The lighthouse at Mayo's Beach was decommissioned two years after Sarah's death and it finally ended up in Point Montara, California, where it remains today.  The modest Victorian house where the Atwood family lived, sans lighthouse, is still there at the same spot in Wellfleet--where it's now valued at 2.6 million dollars!  I mean they added a garage and indoor bathrooms, but still....  

It's sobering to think that few of the rustic native Cape Codders in PAT's books could actually afford to own a home there today.  Well, Asey probably could, as the series develops he's revealed as sort of a universal genius (same thing happened with Sherlock Holmes); but I have doubts about poor Syl and Jennie!

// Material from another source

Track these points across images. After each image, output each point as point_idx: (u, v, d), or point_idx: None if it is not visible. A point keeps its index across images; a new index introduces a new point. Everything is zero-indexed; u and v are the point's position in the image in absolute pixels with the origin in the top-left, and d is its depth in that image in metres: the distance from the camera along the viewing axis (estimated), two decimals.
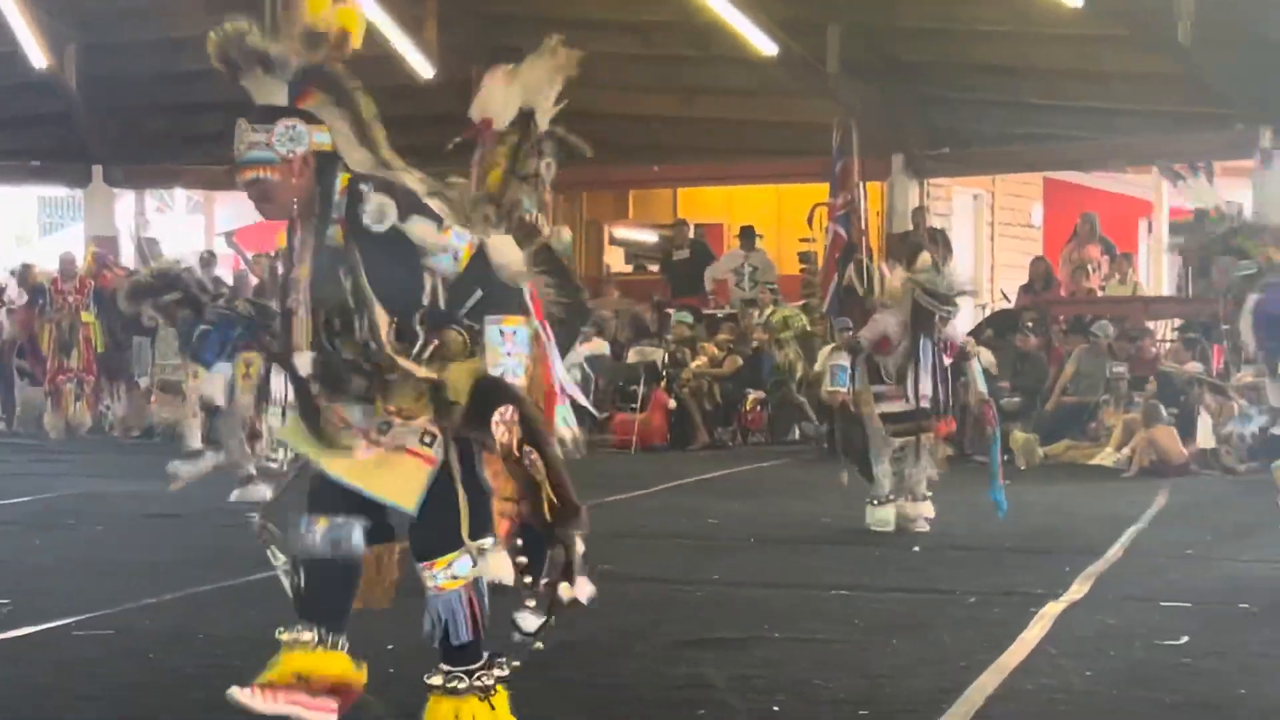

the Mayo's Beach lighthouse today, at Point Montara, California

2 comments:

  1. Hello Curt! I came to your site to read about your take on the Ellery Queen novel, The Player on the Other Side. Sometime in the past year or two, I read a book of mystery writer profiles, which included ones on Rex Stout and Ellery Queen and gave the wonderful bit of info that Theodore Sturgeon had written Player! I met Sturgeon back in the 70s and had some rambling conversations with him over an SF con weekend, well-lubricated wit' the creature! I can't remember the title to that book of profiles, who the writer/editor was or anything. If you or one of your readers could give me a smattering of a clue, I'd appreciate it a lot. I have a lot of reading to do on this blog!